Japan is set to begin discussions on the possibility of launching a digital version of its sovereign currency.
Lawmakers will introduce a proposal to central government which would mark the beginning of the process that could see Japan issuing its own digital currency. The proposal is due to go before parliament by the end of the month.
Why should the yen to go digital?
The initiative is driven by the threat of digital currency projects by China and Facebook’s Libra.

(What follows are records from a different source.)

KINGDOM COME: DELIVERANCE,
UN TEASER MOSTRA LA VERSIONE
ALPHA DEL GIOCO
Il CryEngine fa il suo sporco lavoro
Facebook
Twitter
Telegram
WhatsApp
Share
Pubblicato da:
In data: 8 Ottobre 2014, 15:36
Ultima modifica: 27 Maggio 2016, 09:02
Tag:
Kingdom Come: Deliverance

Parliamentary vice-minister for foreign affairs, Norihiro Nakayama said, “China is moving toward issuing digital yuan, so we’d like to propose measures to counter such attempts.”
Many believe that the size and influence of a digital yuan or Libra could have the power to destabilise the global financial system.
Japan’s finance minister, Taro Aso, admitted that the rise of a Chinese digital currency as a means of international settlement would present “a serious problem” for Tokyo as Japan currently settles most of its transactions in US dollars.
the rise of a Chinese digital currency as a means of international settlement would present “a serious problem” for Tokyo as Japan currently settles most of its transactions in US dollars
The path to a new currency
The group of lawmakers working on the proposal is made up of 70 influential ruling party members and is led by Akira Amari, a former economic minister.
A digital yen is still a long way off due to a number of technical and legal challenges which will need to be overcome first. However, Tokyo has been active in keeping up to date with the latest global financial technology developments.
The Bank of Japan (BOJ) recently announced plans to share expertise in the creation of digital currencies with 6 central banks across the world – Great Britain, the EU, Canada, Sweden and Switzerland.
Prime Minister Shinzo Abe said the government will work closely with the BOJ to study digital currencies, the objective of which is to extend the reach of digital yen as a tool for settlement.
The new currency would be a collaboration between the government and the private sector. Former BOJ board member Takahide Kiuchi stated that the “BOJ probably won’t want to do anything that would stifle private-sector innovation. The best way could be to issue a hybrid-type digital currency that is operated and issued by private firms, with the central bank’s involvement.”
Japan’s growing crypto options
Another upcoming addition to Japan’s digital currency market is from the popular Asian messaging app, Line. Line’s cryptocurrency is set to be made available in Japan by April 2020. The currency’s Japanese release was held up by regulatory issues. However, it recently received approval from the Japan Virtual Currency Exchange Association (JVCEA), so its release should now run smoothly.
What do you think about the rise in digital currencies? Will they make life easier or more complicated for you? We’d love to hear your thoughts in the comment section below.
"Otsumami" - a bite size snack:
In considering a digital yen, the Japanese government is taking a necessary step to ensure it’s not left behind.